Winter Break

   Where do Minnesotans go to vacation in January?  I suppose typically most opt for a warm sandy beach in the Caribbean or a cruise to the southern islands.  But what fun is that?  Why not experience winter to its fullest; why not magnify our Minnesota conditions even further?

     Well last week I ventured to north-central North Dakota.  In Minnesota we have 20 inches of ice on our lakes and the wind chills are driven by twenty-five mile per hour winds.  In North Dakota the ice is now 30 inches thick and forty mile per hour winds irritate sub- zero temperatures to even greater depths.

     Yes, I spent the middle of the week in the icy tundra of Devil’s Lake.  Certainly we have perch and walleyes and pike in Minnesota, but maybe they are bigger or more numerous in Devil’s Lake in North Dakota?  Devil’s Lake is an interesting phenomenon.  It’s a lake that has grown immensely in the last ten to fifteen years- where the extra water is coming from is open to discussion.  However the fishing has also gown and now even Minnesotans venture to Devil’s Lake to fish.

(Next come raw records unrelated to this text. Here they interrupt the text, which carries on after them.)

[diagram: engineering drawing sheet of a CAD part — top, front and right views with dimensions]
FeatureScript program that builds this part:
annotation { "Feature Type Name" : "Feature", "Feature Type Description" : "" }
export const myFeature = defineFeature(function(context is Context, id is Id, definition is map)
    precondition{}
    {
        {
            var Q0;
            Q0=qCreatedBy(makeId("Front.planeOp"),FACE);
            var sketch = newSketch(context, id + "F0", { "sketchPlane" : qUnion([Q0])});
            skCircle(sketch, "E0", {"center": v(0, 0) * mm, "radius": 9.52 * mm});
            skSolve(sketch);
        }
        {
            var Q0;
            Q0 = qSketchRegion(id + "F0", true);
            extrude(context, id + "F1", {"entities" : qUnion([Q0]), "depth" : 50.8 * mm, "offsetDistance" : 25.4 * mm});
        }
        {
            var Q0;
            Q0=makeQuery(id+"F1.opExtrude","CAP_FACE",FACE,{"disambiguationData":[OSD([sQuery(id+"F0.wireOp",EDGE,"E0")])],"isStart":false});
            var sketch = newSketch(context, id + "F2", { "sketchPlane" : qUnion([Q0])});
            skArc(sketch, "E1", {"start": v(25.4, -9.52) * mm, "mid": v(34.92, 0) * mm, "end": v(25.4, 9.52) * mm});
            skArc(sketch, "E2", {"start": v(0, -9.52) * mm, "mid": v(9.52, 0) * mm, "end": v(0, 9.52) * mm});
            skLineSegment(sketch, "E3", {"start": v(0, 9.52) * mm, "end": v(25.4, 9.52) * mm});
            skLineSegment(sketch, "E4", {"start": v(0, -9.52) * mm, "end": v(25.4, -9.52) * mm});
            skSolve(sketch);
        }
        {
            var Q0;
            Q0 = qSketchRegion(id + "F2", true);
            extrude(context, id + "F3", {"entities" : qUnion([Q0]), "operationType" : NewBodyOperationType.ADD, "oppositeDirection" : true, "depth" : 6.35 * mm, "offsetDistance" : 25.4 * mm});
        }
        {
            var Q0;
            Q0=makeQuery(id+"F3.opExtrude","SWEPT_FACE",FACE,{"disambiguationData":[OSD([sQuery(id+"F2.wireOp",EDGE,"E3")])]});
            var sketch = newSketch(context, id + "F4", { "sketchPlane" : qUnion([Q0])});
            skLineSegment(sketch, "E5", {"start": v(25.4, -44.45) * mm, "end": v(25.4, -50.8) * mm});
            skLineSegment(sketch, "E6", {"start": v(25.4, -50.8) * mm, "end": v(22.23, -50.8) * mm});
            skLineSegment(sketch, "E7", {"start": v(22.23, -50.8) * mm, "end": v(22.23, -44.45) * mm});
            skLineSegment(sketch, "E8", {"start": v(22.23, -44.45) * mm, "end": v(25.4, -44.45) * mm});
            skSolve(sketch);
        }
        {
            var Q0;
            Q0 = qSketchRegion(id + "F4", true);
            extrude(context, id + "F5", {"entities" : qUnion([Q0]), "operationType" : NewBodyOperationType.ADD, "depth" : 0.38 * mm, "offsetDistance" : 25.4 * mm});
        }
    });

     North Dakota is another white and brown landscape, somehow different from my familiar patch of flyover country, but indeed a fine version of flyover country and well worth the drive.  Either North Dakota is an extension of Minnesota, or vice- versa; I’m not sure which, but we do share a kinship.  We are a pretty hardy lot.  Each day I saw dozens of folks up well before daylight, scraping windshields, getting buckets of minnows, and coaxing stiff truck engines to life in the sub-zero cold.  Lines of headlights traced a trail onto the frozen lake and ice augers hummed merrily in the arctic darkness as we all sought access to the murky water below with our jigs and hook-laden minnows.  What could possibly be more fun?  Would we give this up for a crowded, noisy, sandy beach?  Could the Hedonistic luxury of a cruise-liner compare to a miles-long, three foot thick sheet of mid-winter ice, roaring and quaking beneath our feet?

     We actually find winter on the frozen plains to be good for more than just making commercials for four-wheel-drive trucks and heavy duty batteries.